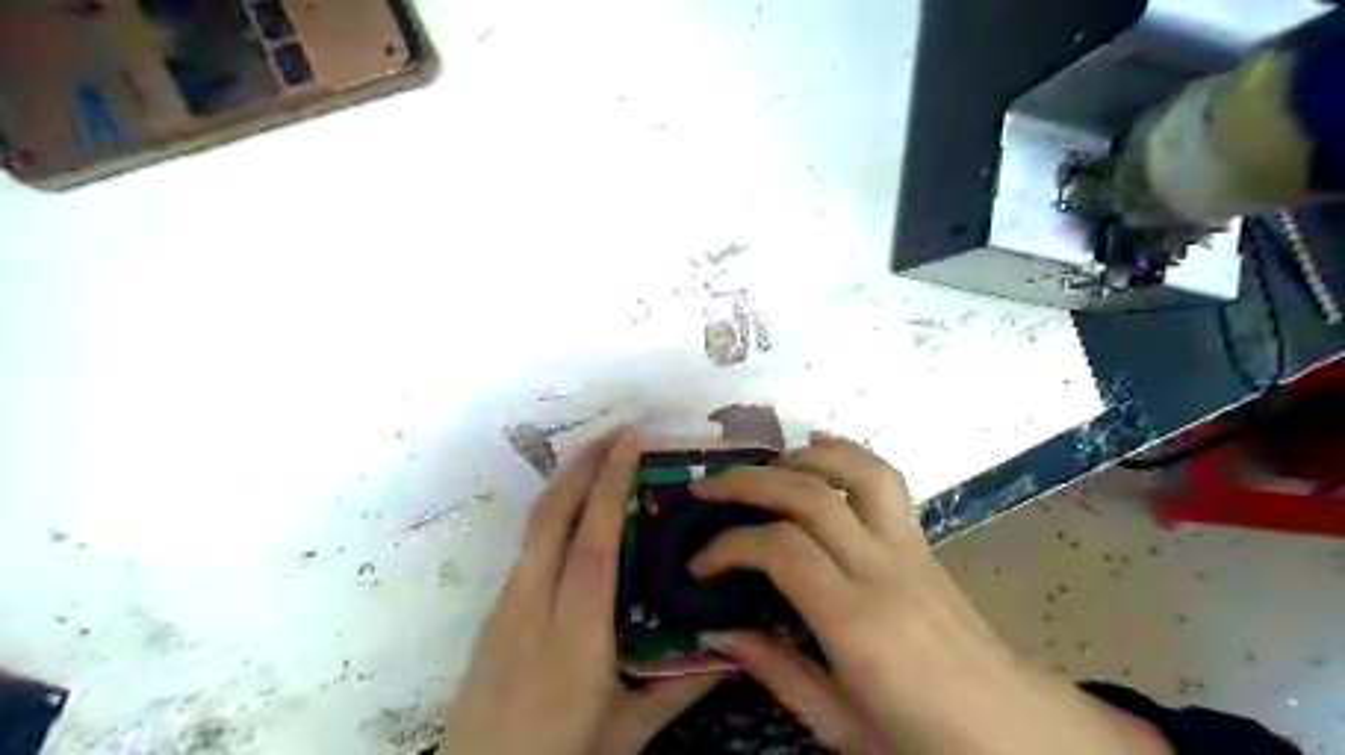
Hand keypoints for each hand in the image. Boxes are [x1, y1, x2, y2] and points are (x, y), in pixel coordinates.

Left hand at [443, 432, 725, 754]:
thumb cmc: (560, 753)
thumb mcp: (628, 730)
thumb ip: (681, 688)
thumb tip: (735, 652)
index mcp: (576, 632)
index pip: (594, 541)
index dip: (611, 485)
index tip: (631, 441)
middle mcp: (535, 604)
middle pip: (554, 515)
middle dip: (586, 464)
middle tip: (620, 431)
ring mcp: (508, 603)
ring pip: (535, 524)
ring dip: (568, 481)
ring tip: (602, 456)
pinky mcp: (497, 610)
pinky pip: (528, 544)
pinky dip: (554, 510)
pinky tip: (576, 511)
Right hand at [688, 430, 1174, 753]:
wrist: (1016, 733)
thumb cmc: (925, 740)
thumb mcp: (841, 727)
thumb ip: (777, 672)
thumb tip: (716, 633)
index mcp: (859, 625)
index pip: (782, 550)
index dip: (730, 545)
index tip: (700, 564)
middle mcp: (885, 571)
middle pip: (811, 496)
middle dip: (749, 483)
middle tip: (707, 490)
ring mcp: (910, 548)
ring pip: (856, 471)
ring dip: (801, 457)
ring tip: (762, 469)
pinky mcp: (923, 541)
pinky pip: (886, 481)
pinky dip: (847, 453)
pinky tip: (817, 449)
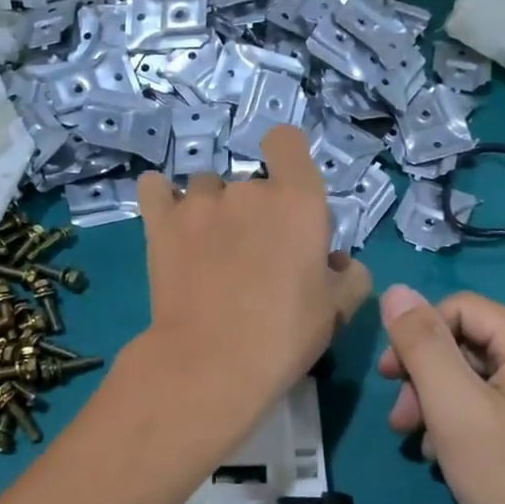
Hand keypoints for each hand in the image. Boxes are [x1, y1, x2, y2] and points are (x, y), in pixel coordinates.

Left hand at [133, 126, 371, 430]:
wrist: (212, 362)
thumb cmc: (284, 335)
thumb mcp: (337, 310)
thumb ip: (350, 276)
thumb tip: (338, 262)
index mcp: (297, 200)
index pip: (287, 142)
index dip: (287, 158)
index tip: (287, 192)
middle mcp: (248, 190)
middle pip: (250, 181)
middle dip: (254, 211)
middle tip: (254, 256)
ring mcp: (199, 203)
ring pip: (205, 187)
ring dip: (211, 209)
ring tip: (209, 250)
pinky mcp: (160, 223)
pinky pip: (154, 189)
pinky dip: (161, 199)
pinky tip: (169, 223)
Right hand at [378, 286, 504, 503]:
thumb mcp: (453, 408)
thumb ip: (421, 344)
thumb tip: (395, 290)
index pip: (460, 309)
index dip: (418, 336)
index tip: (388, 380)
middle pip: (468, 342)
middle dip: (425, 376)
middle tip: (400, 421)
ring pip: (475, 375)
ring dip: (437, 401)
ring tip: (417, 442)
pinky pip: (492, 401)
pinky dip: (460, 420)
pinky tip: (443, 454)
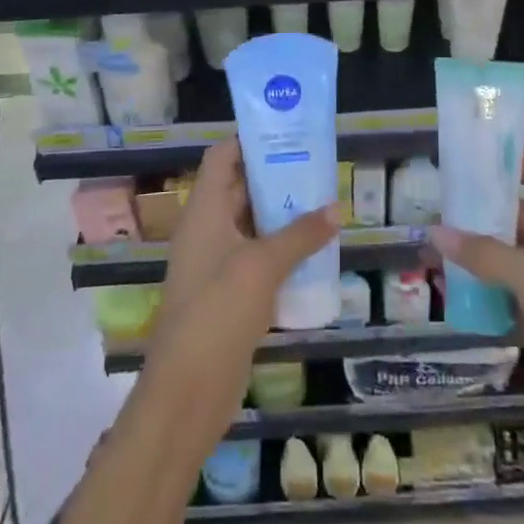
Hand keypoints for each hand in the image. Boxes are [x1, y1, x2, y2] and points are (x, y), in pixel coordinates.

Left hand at [138, 139, 339, 456]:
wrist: (188, 390)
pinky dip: (281, 249)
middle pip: (239, 188)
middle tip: (318, 166)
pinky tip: (314, 251)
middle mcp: (207, 230)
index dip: (249, 139)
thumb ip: (300, 235)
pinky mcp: (228, 293)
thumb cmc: (219, 312)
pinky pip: (256, 257)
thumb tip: (336, 208)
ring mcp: (216, 263)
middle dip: (275, 175)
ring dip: (282, 214)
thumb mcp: (263, 265)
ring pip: (250, 224)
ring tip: (324, 202)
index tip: (288, 132)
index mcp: (204, 211)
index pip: (222, 157)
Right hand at [428, 151, 523, 447]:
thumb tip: (435, 232)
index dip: (511, 164)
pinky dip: (485, 295)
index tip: (470, 161)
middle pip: (520, 219)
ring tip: (432, 251)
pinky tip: (451, 294)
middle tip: (436, 211)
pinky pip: (510, 299)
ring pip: (511, 262)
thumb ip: (484, 253)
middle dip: (480, 216)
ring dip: (477, 258)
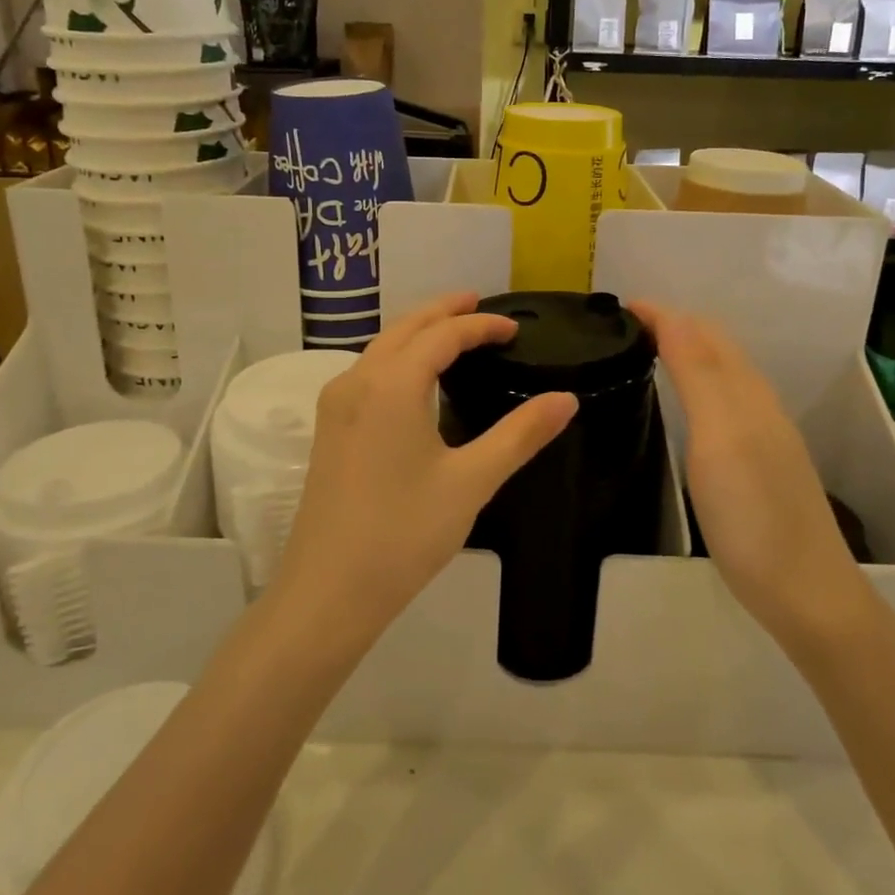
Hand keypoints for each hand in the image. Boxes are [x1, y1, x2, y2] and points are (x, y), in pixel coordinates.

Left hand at [270, 293, 577, 648]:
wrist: (328, 591)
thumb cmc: (404, 534)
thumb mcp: (471, 482)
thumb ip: (520, 435)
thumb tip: (566, 400)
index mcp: (391, 385)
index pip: (442, 335)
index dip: (480, 326)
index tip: (514, 328)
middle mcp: (356, 381)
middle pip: (404, 328)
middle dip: (443, 311)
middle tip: (479, 303)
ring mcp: (335, 405)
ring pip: (380, 348)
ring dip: (417, 332)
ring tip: (452, 331)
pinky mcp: (328, 429)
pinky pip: (367, 372)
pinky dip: (398, 357)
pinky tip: (415, 378)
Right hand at [631, 301, 865, 637]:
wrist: (804, 591)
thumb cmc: (752, 513)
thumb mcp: (720, 437)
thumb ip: (698, 374)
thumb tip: (672, 315)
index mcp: (745, 391)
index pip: (700, 332)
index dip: (661, 314)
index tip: (616, 308)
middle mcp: (757, 404)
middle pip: (715, 346)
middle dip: (673, 325)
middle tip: (624, 328)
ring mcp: (761, 435)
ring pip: (721, 373)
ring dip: (685, 351)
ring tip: (644, 354)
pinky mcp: (758, 463)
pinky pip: (723, 402)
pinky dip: (695, 384)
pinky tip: (682, 405)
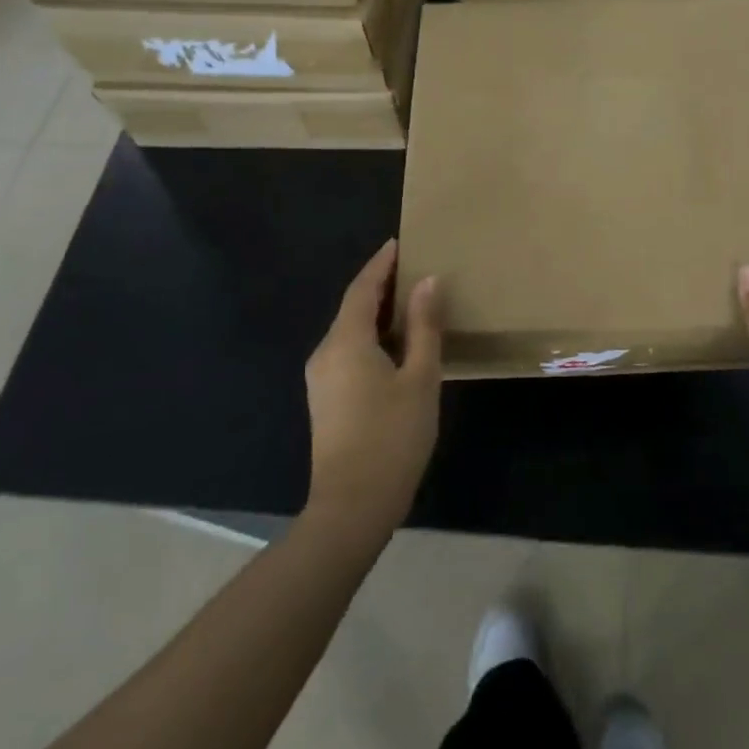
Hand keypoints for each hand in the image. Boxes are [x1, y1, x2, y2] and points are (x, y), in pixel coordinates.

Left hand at [304, 240, 442, 536]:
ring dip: (377, 312)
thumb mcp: (420, 377)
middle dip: (380, 285)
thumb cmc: (393, 437)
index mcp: (346, 342)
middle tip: (413, 268)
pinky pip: (348, 351)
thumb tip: (427, 281)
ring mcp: (321, 378)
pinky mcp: (325, 399)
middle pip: (353, 307)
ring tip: (411, 302)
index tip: (399, 243)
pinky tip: (396, 345)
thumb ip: (423, 326)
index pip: (362, 288)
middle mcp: (325, 352)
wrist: (352, 506)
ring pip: (350, 331)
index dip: (381, 264)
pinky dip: (371, 337)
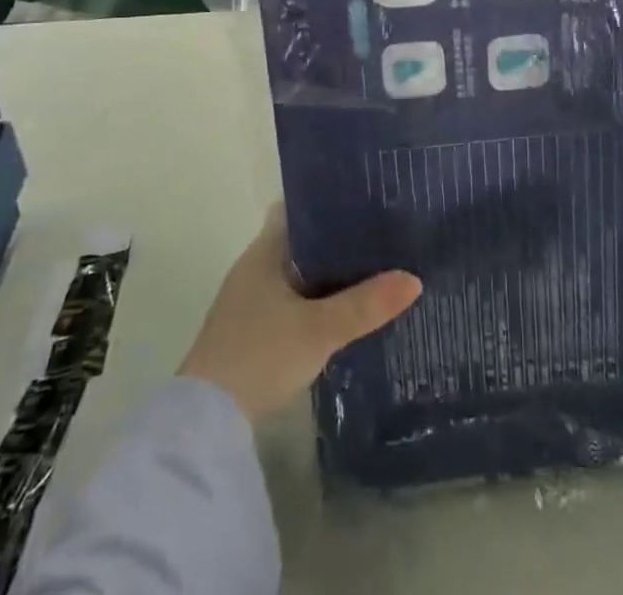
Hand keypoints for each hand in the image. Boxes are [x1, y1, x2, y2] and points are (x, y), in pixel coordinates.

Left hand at [178, 206, 421, 423]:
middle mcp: (256, 267)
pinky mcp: (253, 331)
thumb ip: (365, 304)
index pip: (300, 208)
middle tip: (384, 234)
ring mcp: (251, 300)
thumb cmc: (259, 355)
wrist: (206, 422)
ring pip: (300, 273)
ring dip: (329, 272)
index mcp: (265, 251)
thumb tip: (415, 279)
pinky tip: (345, 310)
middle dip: (339, 239)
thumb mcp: (319, 329)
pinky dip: (317, 300)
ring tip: (375, 267)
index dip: (331, 201)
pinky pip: (294, 300)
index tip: (367, 199)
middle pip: (304, 241)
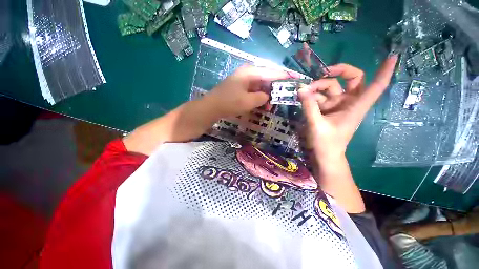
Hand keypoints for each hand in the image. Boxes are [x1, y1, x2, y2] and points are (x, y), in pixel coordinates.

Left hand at [203, 64, 296, 117]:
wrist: (212, 106)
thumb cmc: (230, 103)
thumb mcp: (249, 101)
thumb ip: (262, 97)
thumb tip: (267, 96)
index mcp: (251, 72)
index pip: (272, 72)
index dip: (283, 76)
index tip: (294, 79)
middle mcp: (247, 72)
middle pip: (266, 77)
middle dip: (274, 87)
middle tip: (282, 95)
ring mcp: (243, 79)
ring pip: (260, 84)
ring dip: (266, 93)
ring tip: (272, 103)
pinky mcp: (240, 86)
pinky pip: (253, 89)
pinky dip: (258, 95)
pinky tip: (262, 102)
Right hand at [298, 55, 397, 160]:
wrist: (325, 155)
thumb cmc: (327, 143)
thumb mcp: (317, 125)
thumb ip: (309, 106)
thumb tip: (301, 89)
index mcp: (356, 107)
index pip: (376, 86)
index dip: (385, 71)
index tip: (393, 55)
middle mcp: (349, 102)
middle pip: (352, 79)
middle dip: (338, 72)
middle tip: (321, 73)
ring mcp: (337, 105)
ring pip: (331, 87)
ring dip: (317, 87)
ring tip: (303, 92)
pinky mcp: (327, 109)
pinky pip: (320, 97)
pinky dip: (312, 96)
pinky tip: (303, 98)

* _Requirement_
Each line from the one containing "thumb tip: (267, 96)" through the final line of the listing above should be returned exactly; return nothing else.

* _Output of the exercise_
thumb tip: (267, 96)
index mcp: (251, 72)
index pip: (272, 72)
index dip: (283, 76)
index tip: (294, 79)
middle mcp: (247, 72)
middle pip: (266, 77)
middle dip: (274, 87)
middle tip: (282, 95)
ring mcp: (243, 79)
ring pip: (260, 84)
ring dip: (266, 93)
ring tip: (272, 103)
pinky mcp: (240, 86)
pinky pip: (253, 89)
pinky dip: (258, 95)
pinky tip: (262, 102)
Right hand at [298, 55, 397, 160]:
wrist: (325, 155)
thumb cmc: (327, 143)
thumb mcp: (317, 125)
thumb ip: (309, 106)
thumb tip: (301, 89)
index mcp: (356, 107)
index pip: (376, 86)
index dip: (385, 71)
index tip: (393, 55)
middle mcp: (349, 102)
middle pip: (352, 79)
middle dip: (338, 72)
middle tip: (321, 73)
ring mcp: (337, 105)
ring pip: (331, 87)
ring dip: (317, 87)
ring tip: (303, 92)
pinky mcp: (327, 109)
pinky pip: (320, 97)
pinky dip: (312, 96)
pinky tip: (303, 98)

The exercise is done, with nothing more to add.